Exophase said:What you're doing is making it so that the interrupt handler never gets called for non-vblank interrupts that happen during the wait. It's not enough that those interrupts are fired, they need to actually call the interrupt handler (if the interrupt's enabled anyway). Otherwise they won't happen until it's too late.
For example, say you have an hblank IRQ interrupt handler that does something to the scanlines like scrolls them for a wavy background effect. The normal game loop runs then calls VBlankIntrWait while the screen is still in the middle of being rendered. If you sit in a tight loop until vblank hits all of those hblanks were something should have happened are going to be missed. They may be serviced along with the vblank interrupt but by then it's too late.
If you look at 0x34C in the GBA BIOS you'll see that after coming out of a CPU halt it checks to see if the right interrupt was triggered, and if not it goes back to waiting. Nowhere does it disable other interrupts. If your emulator doesn't do this it's not doing things correctly and there are some games that will definitely break - maybe not a ton, but they're out there.
Okay, now I see what you're saying You're saying that in HALT mode, ANY interrupt where IE and IF bits match up will exit this state and service those interrupts. VBlankIntrWait and IntrWait just guarantee that the ARM/THUMB code will continue running AFTER the specified interrupt happens. That makes sense when you put things that way. I was under the impression that HALT mode worked as I described it, ignoring interrupts that aren't what the SWI is looking for (which sounds more useful, but then again I don't code GBA games). Perhaps GBATEK could have better documented this.
I still don't think proper implementation should be that hard via HLE. All I have to do is run my tight loop until IE and IF bits match up. The key is then is to make sure the PC doesn't advance to the next instruction if the triggered interrupt isn't what the SWI is looking for. In the case that it isn't, handle_interrupt() can service it, then go back to the PC containing the SWI, and keep running the tight loop again and wait for the next interrupt. When the specified interrupt happens, advance the PC to the next instruction. handle_interrupt() will service the specified interrupt, complete said interrupt, then dump the PC to one instruction after the SWI, and processing continues as normal. Would require an extra if.. else.. or two, but not much. Only downside would be that the same SWI instruction would have to be fetched, decoded, and executing (from the emulated CPU's point of view) multiple times to account for the forced psuedo-infinite loop, but it shouldn't affect timing in my emulator (especially since SWIs aren't clocked at all, just like DMAs). This would be good, obscure behavior for a test ROM!

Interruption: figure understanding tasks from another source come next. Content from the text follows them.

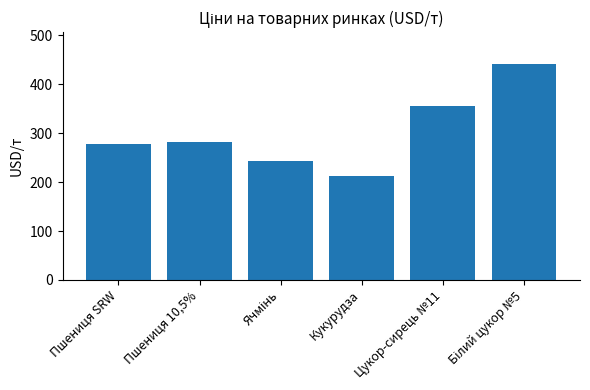

Approximately how many times larger is the value at Пшениця 10,5% compared to Пшениця SRW?

1.0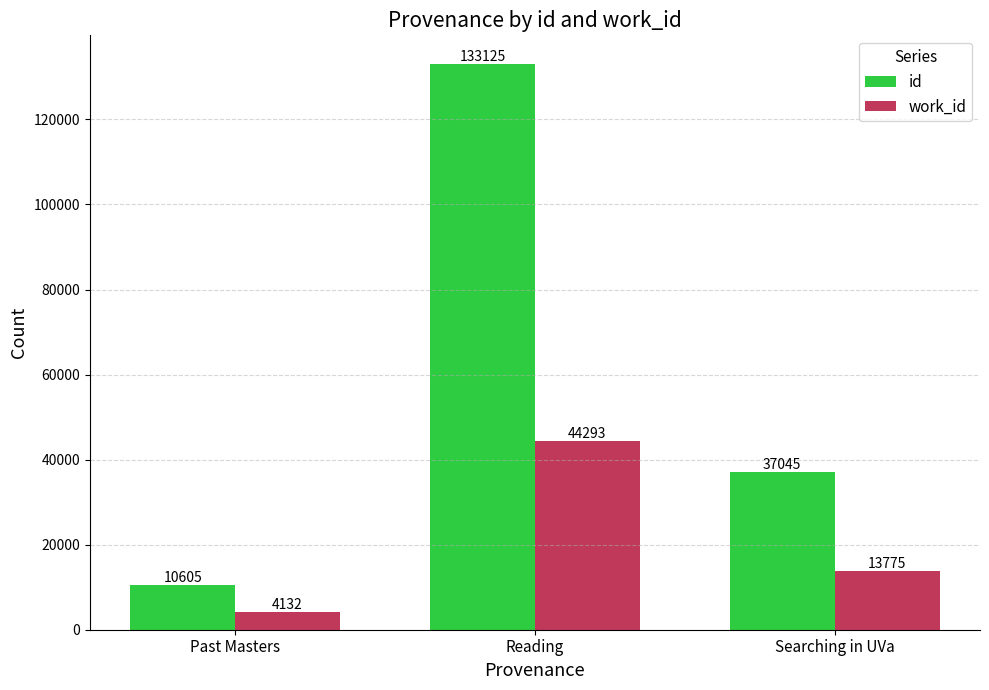

What is the total value across all series at Searching in UVa?

50820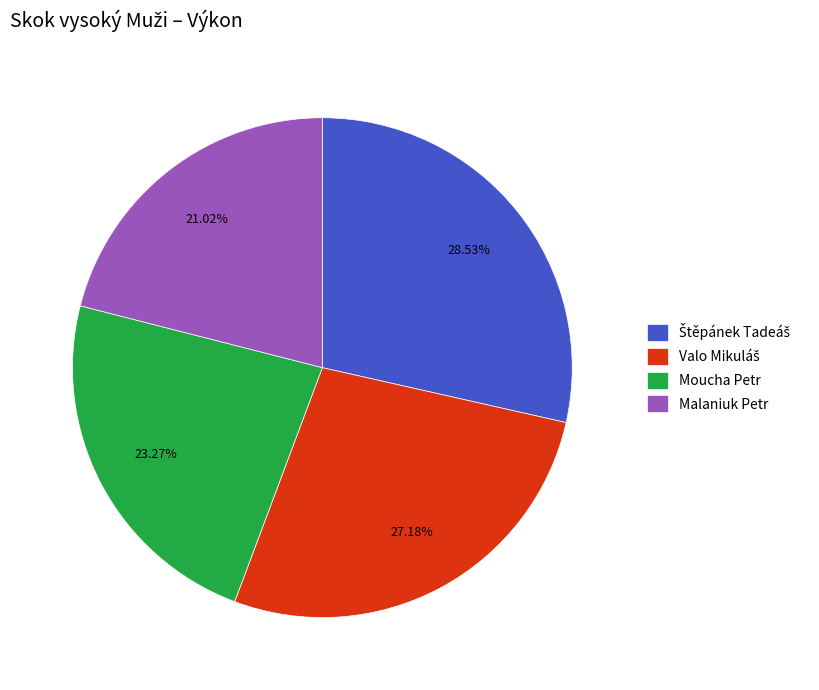

To the nearest percent, what portion does Malaniuk Petr represent?

21%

Exophase said:That's a good work ethic. Just one commit a day can get a lot more done and keep you from losing momentum and stagnating. I wish I could always maintain at least that much.
Thanks! I probably won't be able to maintain this pace though, eventually. I mean, one day I want to start playing emulators again instead of making them. It's sort of a "trap" I've heard other authors talk about Kinda miss those days when I'd just play Advance Wars on VBA for hours on end. But then again, I don't regret knowing more about the programs and consoles I love.
Exophase said:There was an earlier question in this thread if anyone decoded Thumb to ARM, right?
I never did this for GBA, but DraStic did it from the start so at least I can attest that it's a workable approach.
BUT, you have to be aware that some Thumb instructions can't be done in ARM directly. bl is internally split into two distinct instructions, which you have to emulate separately because some games use the sub-instructions independently (eg Golden Sun), and neither of these can be expressed as ARM instructions. In DraStic I got around this by re-encoding them in some of the unused instruction space (you probably want to make sure you're in Thumb mode if these instructions are encountered, otherwise actual invalid ARM instructions will look like them.. but I think those hang the GBA anyway...)
Also, the ldr[pc, ...] and add rd, pc, imm instructions are relative to a PC that has the second-least significant bit cleared, so you have to communicate that somehow to the ARM core (or some other way of handling it properly) rather than just using the PC as-is.
Maybe it's not the best approach, but I dunno, it made sense when I came from the GB/GBC to the GBA. I emulate each instruction based on its "grouping" that appears in ARM's official documentation. That is to say, THUMB.1, THUMB.2, ARM.1, ARM.2. I don't have a generic mov() or ldr() function that can be used for both ARM and THUMB opcodes. ARM and THUMB instructions have their own implementations for each grouping. Even something like THUMB.6 to THUMB.9 each have their own separate functions, so that handles any idiosyncrasies. I decode BL as two instructions, but the same function handles THUMB.19 and determines if the 1st or 2nd part is to be executed. Like I said, I dunno, it just seemed the most straight-forward way to go about it at the time, so I went with this method. Interested in knowing how others handled it.